An example of this is a project Dr. Pusztai calls Map-It (Molecular Analysis Prior to Investigational Therapy), a study for patients with metastatic breast cancer. After radiologists collect biopsies, about 200 genes are subjected to molecular analysis through next-generation sequencing. “We are looking for molecular defects against which there are already FDA-approved drugs or investigational drugs,” Dr. Pusztai said. For example, a mutation in the EGFR (Epidermal Growth Factor Receptor) gene has been identified as a cause of lung cancer, and FDA-approved drugs that inhibit this receptor have proven effective. Dr. Pusztai wants to see if breast cancer patients with this mutation respond to the targeted drug.
On the immuno-therapy side, Dr. Pusztai is looking at the PD1 ligand inhibitor, which has shown great promise against melanoma and lung cancer by stimulating the immune system. Dr. Pusztai is leading a Phase I study to investigate the inhibitor’s effect on metastatic breast cancer. “Early-stage triple negative breast cancers are much more curable if lymphocytes are present,” he said, “and this drug revs them up into super lymphocytes.”

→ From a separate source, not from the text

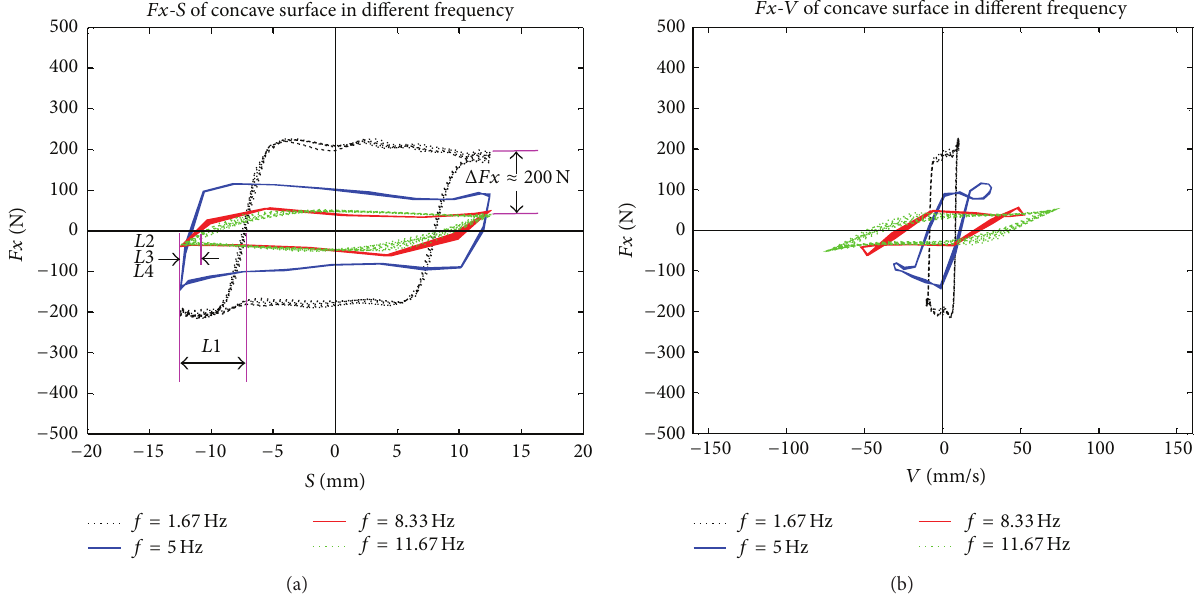
Figure 11: The patterns of (a) relative displacement and (b) relative velocity during the stable friction process of concave surface at four different reciprocating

Another of Dr. Pusztai’s projects will help oncologists and breast cancer patients decide how long to continue endocrine hormone therapy, typically given for five years. Several large studies have shown that lengthening this to 10 years decreases recurrence and improves survival—but only by one or two percent, and the therapy itself carries health risks for some patients as well as additional costs. Dr. Pusztai emphasizes that all of these projects depend on the collaborative support of many specialists within the breast team, from surgeons who take tissue samples to radiologists who do biopsies and pathologists who handle the samples, and on to molecular analysts and informaticists. To illustrate, he mentions another new project that requires the participation of the entire team: the creation of a bio-repository.
“Lajos’s idea is to develop a database for breast cancer,” Dr. Hatzis explained, who is deeply involved in the project. “A doctor will be able to type in the specific mutation and the specific gene, and the database will look for information about that mutation on that gene. If nothing has been reported, the database will aggregate up and look for any mutation on that specific gene. And if it’s a very rare mutation, it will aggregate to a higher level and look for any mutations in genes involved in that particular pathway.”
Next the database will link to the literature about specific treatments and rank them at different levels of evidence. The doctor can then look on clinicaltrials.gov to see if there are any trials at Yale or elsewhere involving a particular therapy. “It will be a clinically useful tool,” Dr. Hatzis added, in quite an understatement. He and Dr. Pusztai hope to have a prototype ready for use by Yale clinicians by the end of the summer, with a long-term goal of public access.
Dr. Chagpar notes that breast cancer research at Yale is getting more intricate and more tightly intertwined with the clinic. “We are able to translate from the bench to the bedside and back,” she said. “We will no longer treat breast cancer with a broad brush, but will very specifically understand what each person’s tumor looks like, how it behaves, and what drugs we can use to treat its mutations.”